Apply what you read:
(A) From the passage on finding a meditation teacher, return the text from "At the same time, a" to "willing to learn." word for word.
(B) Write the next part of the passage on finding a meditation teacher, picking up after its last sentence.

Part Five

Finding a Teacher

Every earnest meditator needs a teacher. Because meditation is training in new ways to act, you learn best when you can watch an experienced meditator in action and at the same time can let an experienced meditator watch you in action. That way you tap into the accumulated wisdom of the lineage of teachers stretching back to the Buddha, and don’t have to work through every problem completely on your own. You don’t have to keep reinventing the Dhamma wheel from scratch.

At the same time, a teacher is often needed to help you see areas of your practice that you may not recognize as problems. This is because, when you’re deluded, you don’t know you’re deluded. So one of the basic principles of the practice is to open your behavior not only to your own scrutiny but also to the scrutiny of a teacher whose knowledge and goodwill you trust. That way you learn how to be open with others—and yourself—about your mistakes, in an environment where you’re most likely to be willing to learn.

This is especially important when you’re learning a skill—which is what meditation is. You can learn from books and talks, but when the time comes to practice you’ll encounter the main issue that no book or talk can cover: knowing how to judge which lesson to apply to which situation. If you’re not getting results, is it because you’re not putting in enough effort? Or are you making the wrong sort of effort? In the words of the Pali Canon, are you squeezing a cow’s horn in the effort to get milk when you should be squeezing the udder? Only someone who has faced the same problem, and who knows what you’ve been doing, is in a position to help you answer questions like these.

Data provided:
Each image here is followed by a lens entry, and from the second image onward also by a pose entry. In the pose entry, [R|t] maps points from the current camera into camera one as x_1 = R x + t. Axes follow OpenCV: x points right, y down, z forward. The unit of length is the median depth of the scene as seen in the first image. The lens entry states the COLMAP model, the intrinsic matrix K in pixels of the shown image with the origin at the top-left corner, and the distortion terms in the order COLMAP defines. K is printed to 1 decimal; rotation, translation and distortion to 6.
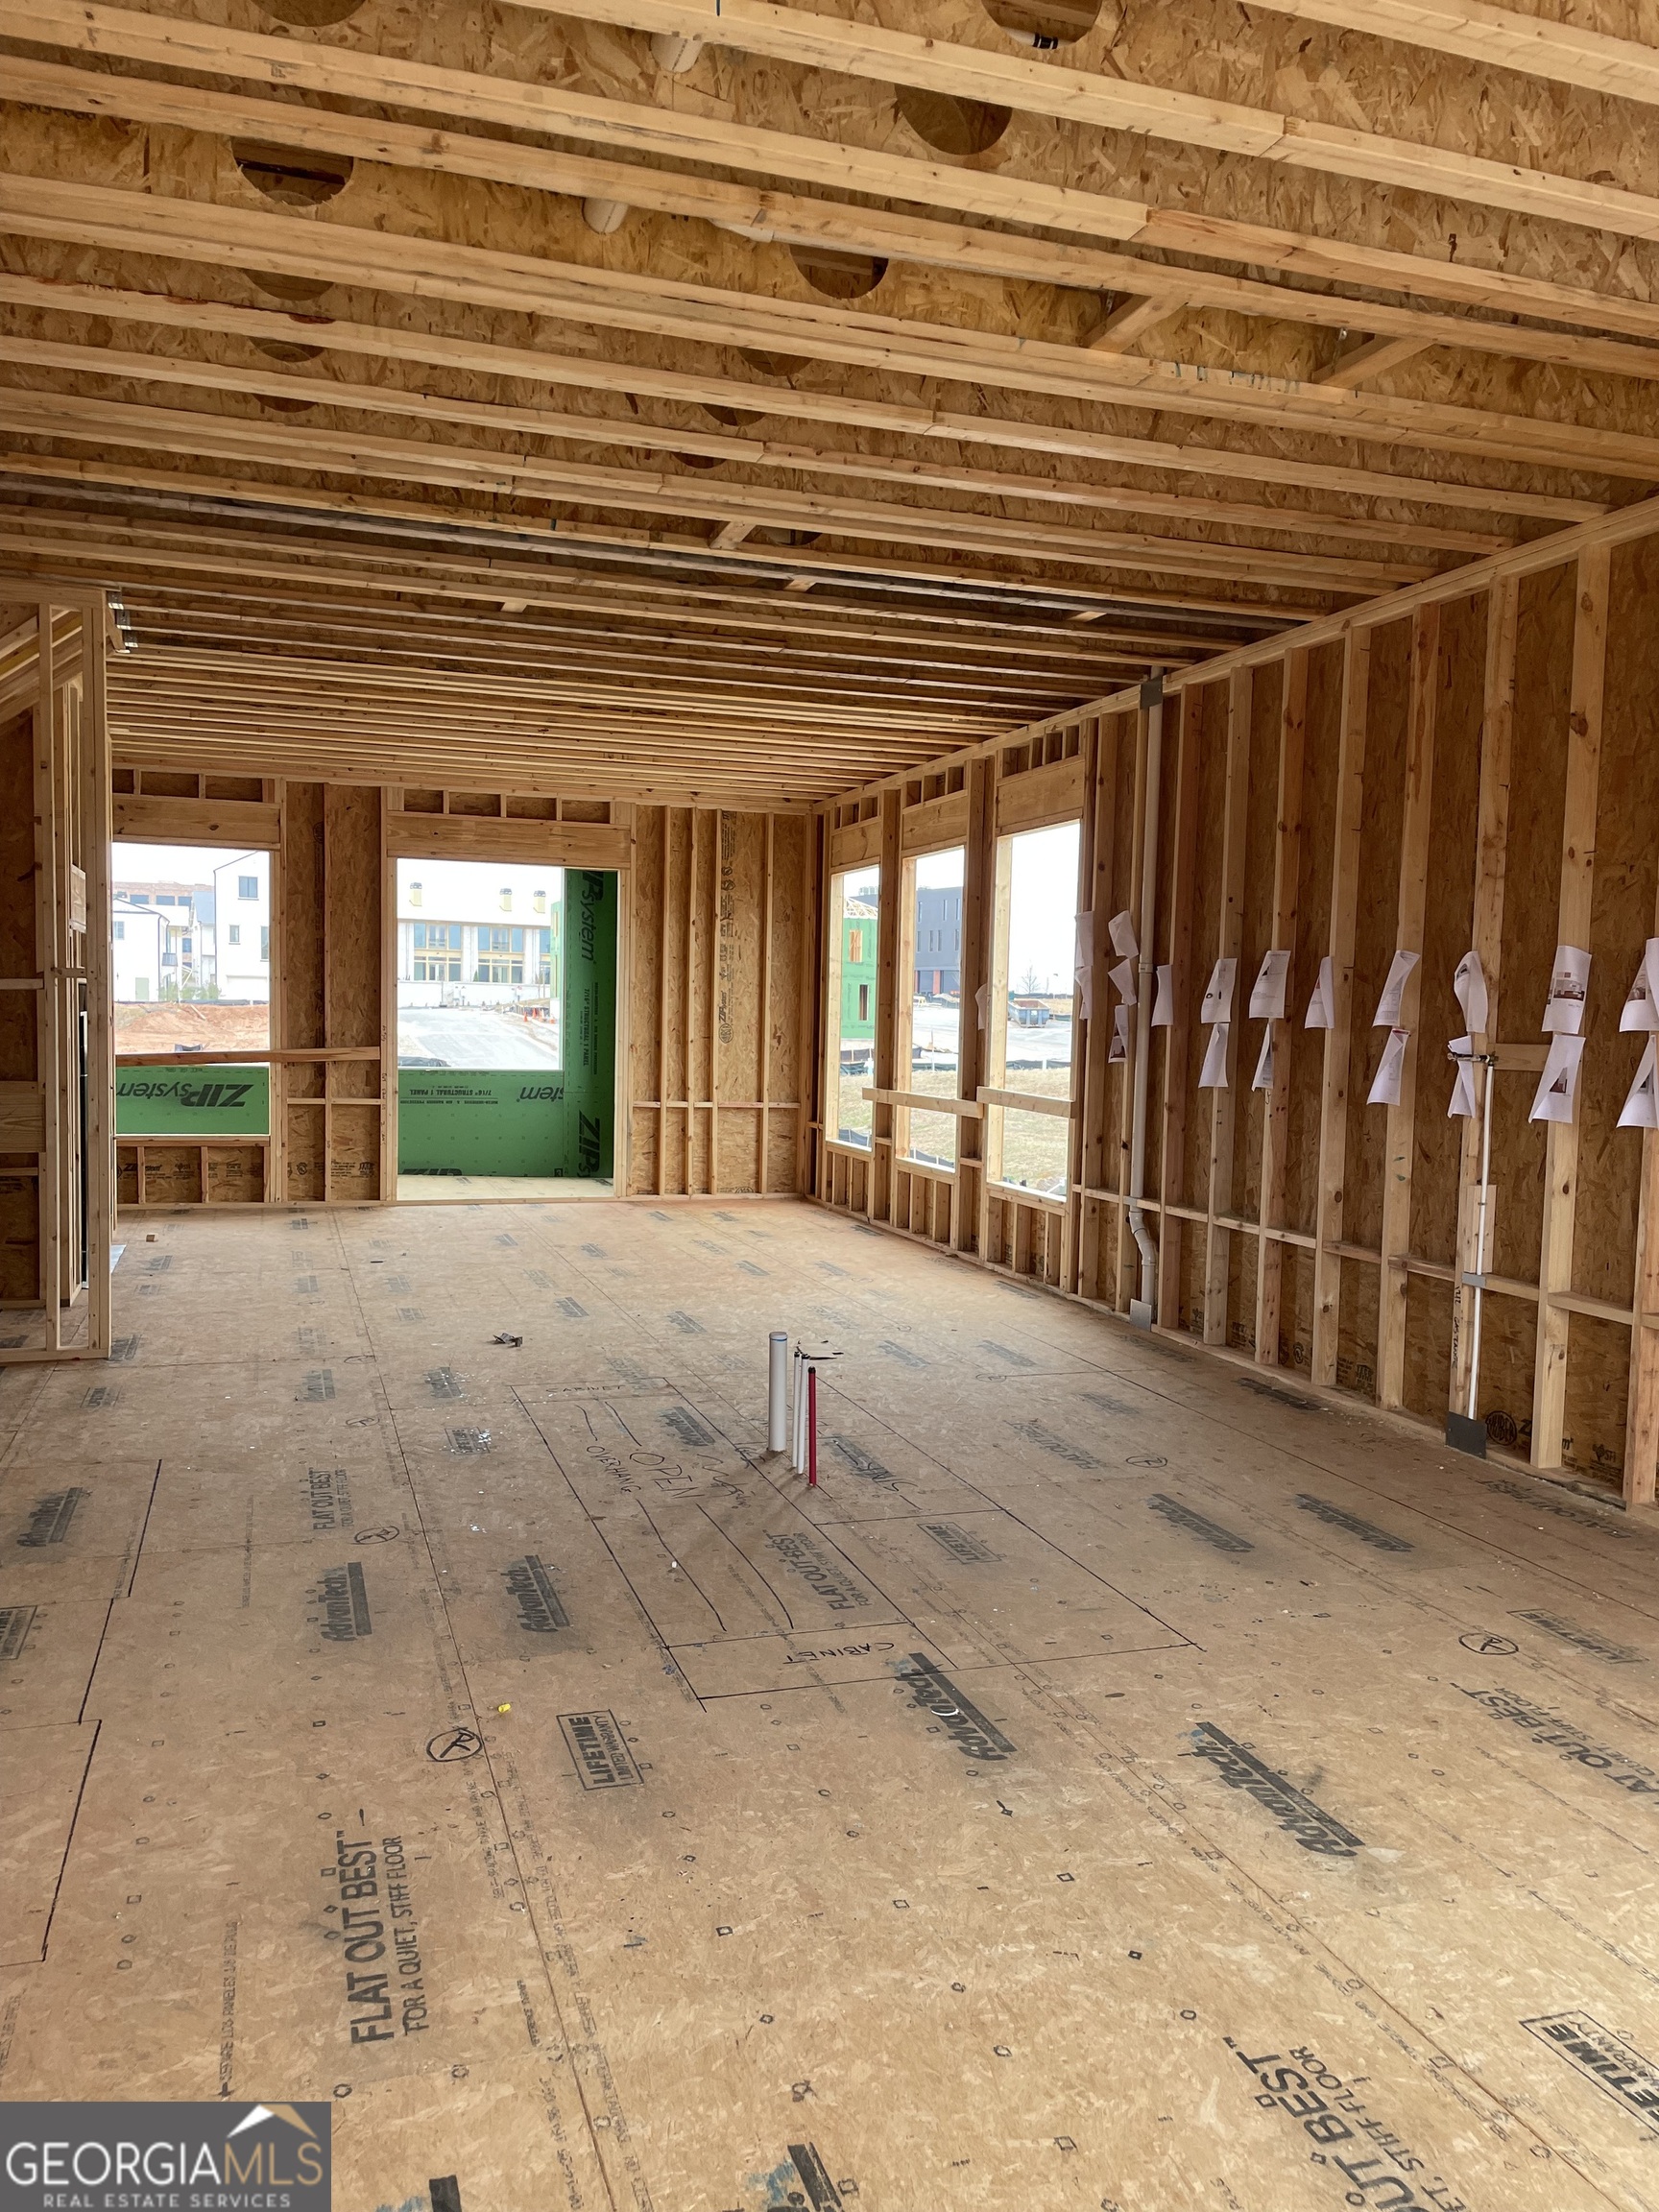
lens RADIAL K [[1658.7, 0, 831.9], [0, 1658.7, 1120.8], [0, 0, 1]] dist [-0.098627, -0.010407]
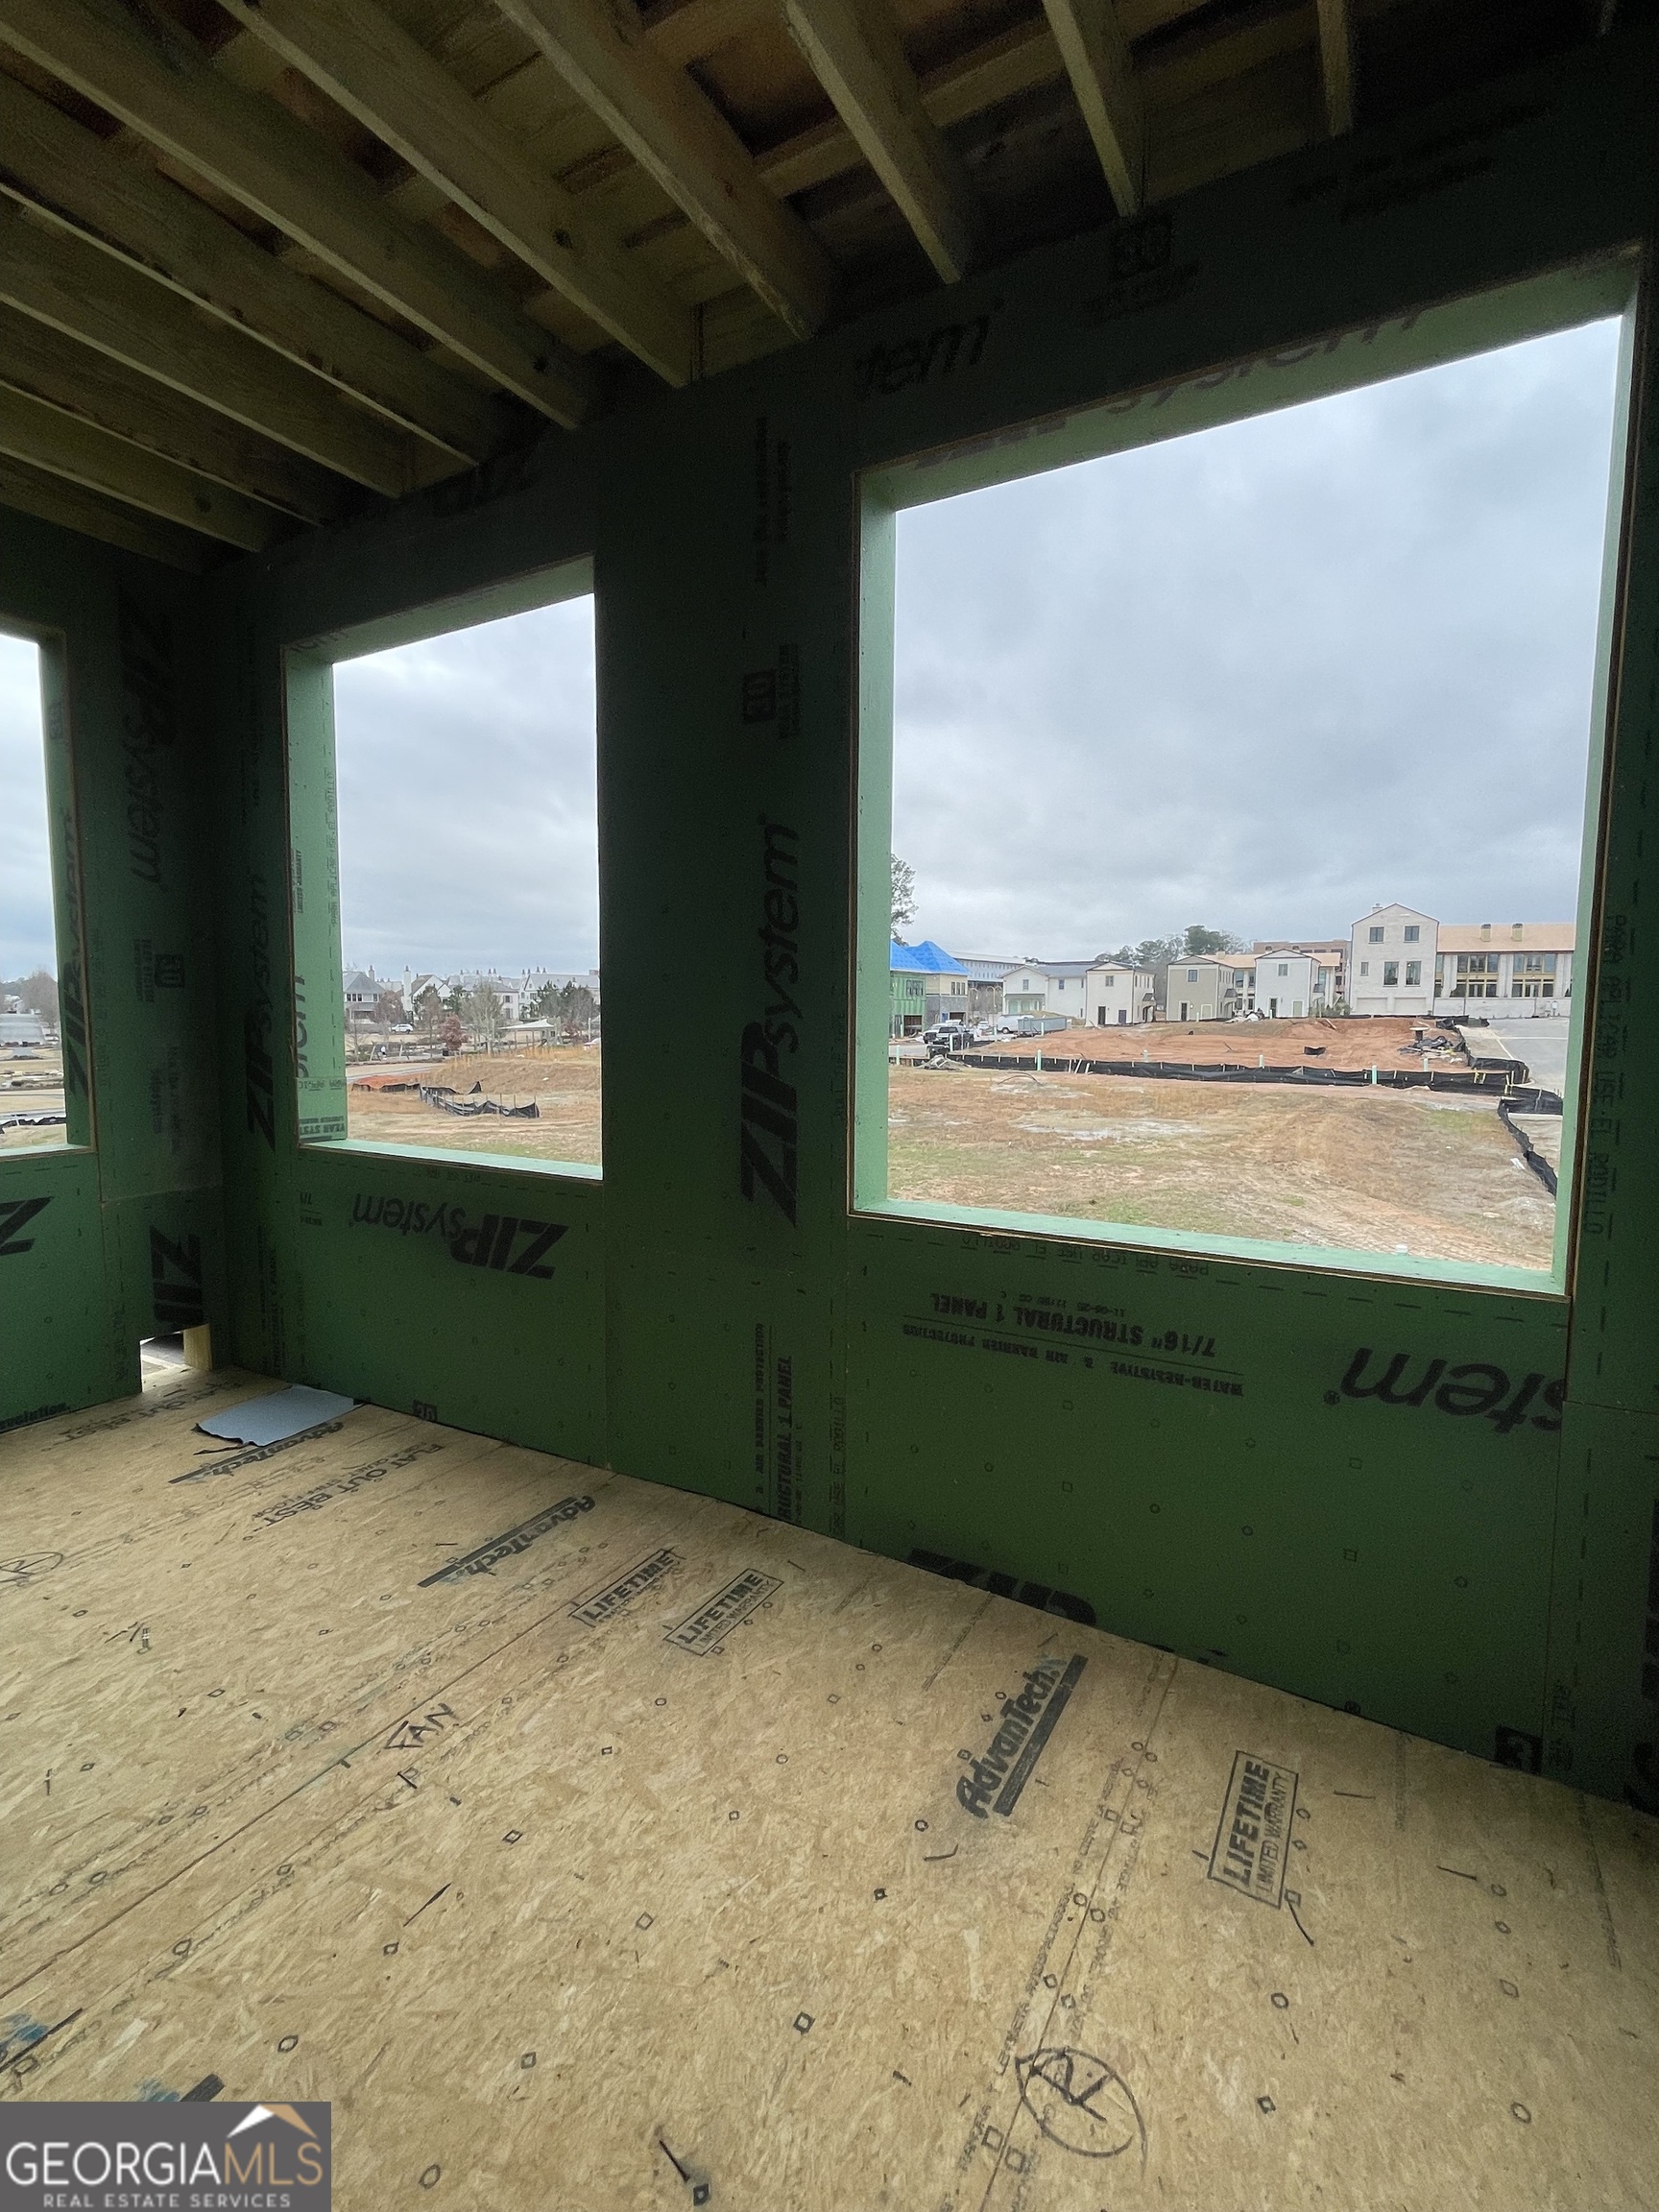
lens RADIAL K [[1020.0, 0, 832.4], [0, 1020.0, 1104.4], [0, 0, 1]] dist [-0.001685, -0.000101]
pose [[0.667240, 0.044204, -0.743530, -0.130572], [-0.035345, 0.998992, 0.027674, -0.056902], [0.744004, 0.007815, 0.668129, 0.849981]]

Answers to the exercises:
(A)
At the same time, a teacher is often needed to help you see areas of your practice that you may not recognize as problems. This is because, when you’re deluded, you don’t know you’re deluded. So one of the basic principles of the practice is to open your behavior not only to your own scrutiny but also to the scrutiny of a teacher whose knowledge and goodwill you trust. That way you learn how to be open with others—and yourself—about your mistakes, in an environment where you’re most likely to be willing to learn.

(B)
Also, if you’ve suffered emotional trauma or are dealing with an addiction, you need guidance specifically tailored to your strengths and weaknesses—something no book can provide. Even if you don’t suffer from these issues, a teaching tailored to your needs can save you a lot of wasted time and effort, and can help prevent you from going down some wrong, dead-end roads. This is why the Buddha didn’t write meditation guides like this, and instead set up the monastic training as a form of apprenticeship. Meditation skills are best passed down person-to-person.

For these reasons, if you really want to become skillful in your thoughts, words, and deeds, you need to find a trustworthy teacher to point out your blind spots. And because those spots are blindest around your unskillful habits, the primary duty of the teacher is to point out your faults—for only when you see your faults can you correct them; only when you correct them are you benefiting from your teacher’s compassion in pointing them out.

This means that the first prerequisite in benefiting from a teacher is being willing to take criticism, both gentle and harsh. This is why genuine teachers don’t teach for money. If the teacher must be paid, the person paying is the one determining what’s taught, and people rarely pay for the criticism they need to hear.

But even if the teacher is teaching for free, you run into an uncomfortable truth: You can’t open your heart to just anyone. Not everyone who is certified as a teacher is really qualified to be a teacher. When you listen to a teacher, you’re adding that teacher’s voice to the committee of your mind, passing judgments on your actions, so you want to make sure that that voice will be a positive addition. As the Buddha pointed out, if you can’t find a trustworthy teacher, you’re better off practicing on your own. An unqualified teacher can do more harm than good. You have to take care in choosing a teacher whose judgments will influence the way you shape your mind.

To take care means not falling into the easy trap of being judgmental or non-judgmental—judgmental in trusting your knee-jerk likes or dislikes, non-judgmental in trusting that every meditation teacher would be equally beneficial as a guide. Instead, be judicious in choosing the person whose judgments you’re going to take on as your own.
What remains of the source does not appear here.